I am not using transforms except for converting to tensor, but using custom data augmentation that again has been used in my projects for years for with no issues.

Maybe you can see something I am missing.

Sorry forgot hyper parameters:



batch_size = 32
decay = 1e-6
learning_rate = 0.00001
epochs = 100
num_workers = 1
pin_memory = True
rotations = 10
shuffle = True
split = 0.255

Have you tried the previous suggestion of starting with a very small training set and seeing if your model can perfectly overfit it?
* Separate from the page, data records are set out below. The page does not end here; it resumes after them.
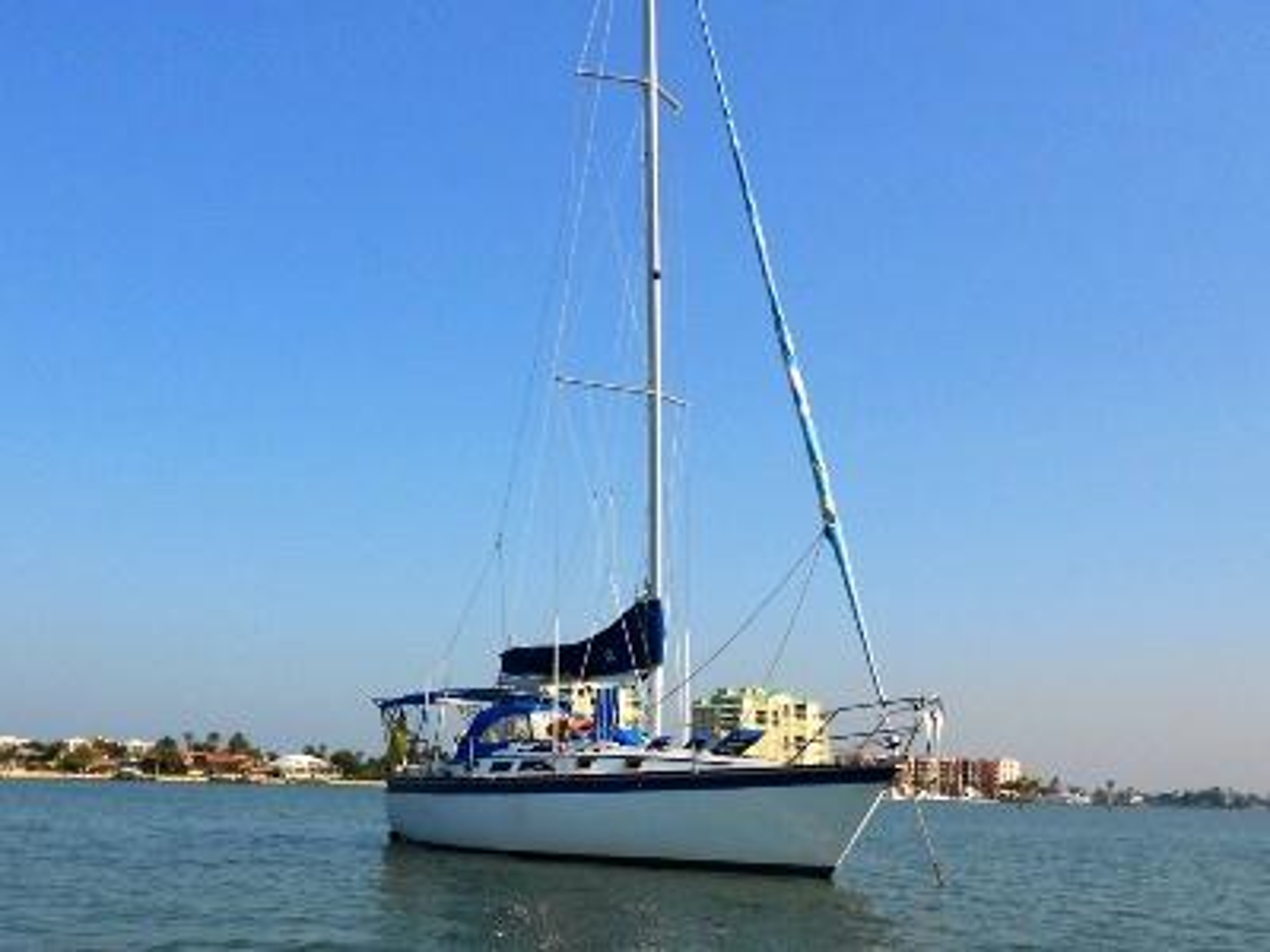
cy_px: 476
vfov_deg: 53.1
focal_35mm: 26
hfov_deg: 67.3
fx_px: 954
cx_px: 635
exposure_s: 1/250
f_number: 8
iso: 80
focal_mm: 4.6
That should help narrow down the issue (e.g., if there is a correctness issue in the training pipeline it would prevent the model from training properly at this stage, vs. a hyperparameter issue which would likely still allow the model to overfit a small training set).

Additionally to the other suggestions, remove the self.softmax operation, since nn.CrossEntropyLoss expects raw logits and applies F.log_softmax internally.